A second cornerstone in the STS agenda is the doctrine of karman which says that the spirit can become "defiled" by food substances taken into the body. Both of these doctrines are heavily promoted in the Jainist philosophy and are often piggy-backed onto the practice of yoga and thus are Trojan-horsed into pop Western culture.
But getting back to the point- if one doesn't want to eat meat, then don't. But let's not fool ourselves into thinking that we can truly attain a state of complete "harmlessness" in relation to the outer world. Keeping oneself beholden to an unattainable ideal can only lead one to greater suffering, in my opinion. It is quite possible, and preferable, to navigate according to one's inner spiritual compass without having to constantly measure oneself up to unattainable ideals. It is entirely possible to declare I AM THIS, without having to simultaneously declare I AM NOT THAT.
If one is looking out into the world and seeing all this intolerable suffering going on in others... perhaps it is a projection of suffering which is going on within oneself. If we really and truly want to bring an end to suffering "in the world" then I would highly recommend that we start with our own selves. Then, when we have learned how to put an end to our own suffering, perhaps we will be more fully empowered to help end the suffering of others, including our animal-selves.

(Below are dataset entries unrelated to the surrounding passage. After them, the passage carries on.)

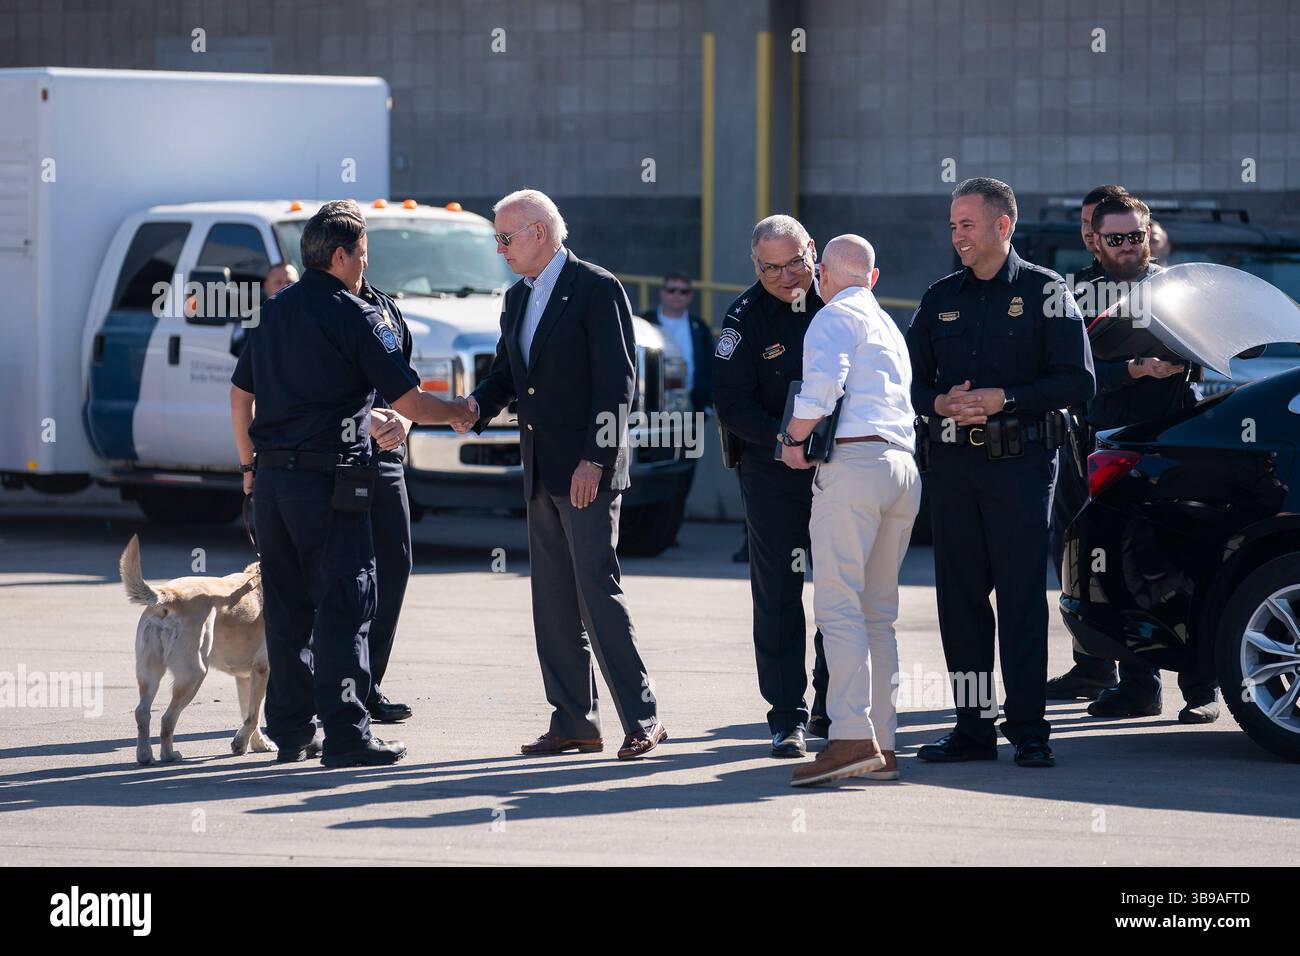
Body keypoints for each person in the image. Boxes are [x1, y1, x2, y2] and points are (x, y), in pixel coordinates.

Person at [230, 201, 475, 768]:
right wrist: (462, 409)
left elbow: (240, 394)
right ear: (340, 257)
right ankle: (345, 735)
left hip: (272, 485)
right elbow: (410, 402)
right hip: (330, 483)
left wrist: (249, 468)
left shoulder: (273, 312)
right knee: (346, 602)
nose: (365, 266)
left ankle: (290, 731)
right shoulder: (355, 315)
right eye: (362, 256)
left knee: (289, 606)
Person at [458, 189, 668, 760]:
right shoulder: (515, 299)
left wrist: (595, 460)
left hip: (585, 472)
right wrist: (473, 407)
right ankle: (574, 721)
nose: (499, 248)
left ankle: (643, 718)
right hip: (539, 471)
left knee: (597, 594)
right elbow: (507, 375)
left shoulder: (597, 288)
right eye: (496, 238)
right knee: (551, 604)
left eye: (505, 237)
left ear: (539, 233)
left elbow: (617, 384)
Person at [907, 178, 1094, 769]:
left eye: (967, 224)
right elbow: (909, 382)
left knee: (1018, 601)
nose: (958, 235)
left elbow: (1077, 382)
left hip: (1020, 469)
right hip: (953, 468)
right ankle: (971, 729)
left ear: (1002, 226)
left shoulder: (1046, 291)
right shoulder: (940, 298)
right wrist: (938, 404)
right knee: (960, 603)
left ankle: (1030, 730)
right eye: (953, 225)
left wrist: (1003, 399)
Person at [1049, 193, 1219, 723]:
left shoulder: (1179, 289)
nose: (1127, 247)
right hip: (1103, 442)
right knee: (1115, 566)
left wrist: (1196, 345)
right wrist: (1135, 369)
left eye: (1136, 237)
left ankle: (1202, 689)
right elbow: (1065, 375)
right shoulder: (1075, 293)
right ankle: (1136, 685)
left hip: (1172, 439)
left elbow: (1236, 350)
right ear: (1095, 239)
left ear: (1150, 235)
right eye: (1115, 238)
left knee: (1190, 560)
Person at [779, 236, 921, 787]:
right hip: (902, 469)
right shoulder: (888, 326)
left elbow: (821, 388)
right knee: (878, 615)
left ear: (820, 277)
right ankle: (882, 746)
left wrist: (793, 437)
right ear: (874, 276)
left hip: (856, 466)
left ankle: (848, 738)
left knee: (837, 608)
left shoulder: (832, 315)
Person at [713, 214, 830, 758]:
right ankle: (787, 716)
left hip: (841, 467)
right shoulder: (745, 317)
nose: (786, 278)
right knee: (780, 590)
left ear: (813, 250)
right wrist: (784, 440)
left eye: (794, 264)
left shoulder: (842, 299)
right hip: (771, 469)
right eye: (771, 269)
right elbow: (731, 404)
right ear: (755, 266)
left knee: (840, 590)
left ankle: (835, 706)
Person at [359, 274, 417, 724]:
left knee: (394, 566)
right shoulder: (312, 306)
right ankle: (310, 690)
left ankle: (365, 686)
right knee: (333, 575)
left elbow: (406, 385)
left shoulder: (386, 307)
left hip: (386, 459)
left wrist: (403, 420)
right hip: (332, 459)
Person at [640, 272, 714, 543]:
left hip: (689, 413)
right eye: (671, 290)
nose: (676, 295)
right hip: (649, 414)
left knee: (684, 470)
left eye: (683, 291)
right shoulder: (645, 322)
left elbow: (709, 368)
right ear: (662, 292)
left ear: (690, 296)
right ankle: (646, 529)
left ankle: (670, 530)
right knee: (651, 469)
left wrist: (705, 407)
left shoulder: (698, 327)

My suggestion- which is only a suggestion- is that our most pressing spiritual challenge at this nexus is to come to terms with the fact that all these ravenous meat-eaters, child-traffickers, racists, wife-beaters, etc. that we see in the world are actually projections of qualities which we have denied within ourselves. They are "other yous" waiting to be re-integrated into our consciousness, and when we accomplish this (and we will) then we will no longer find ourselves in an outer environment which is full of suffering and discontent, but rather one that is full of joy and contentment.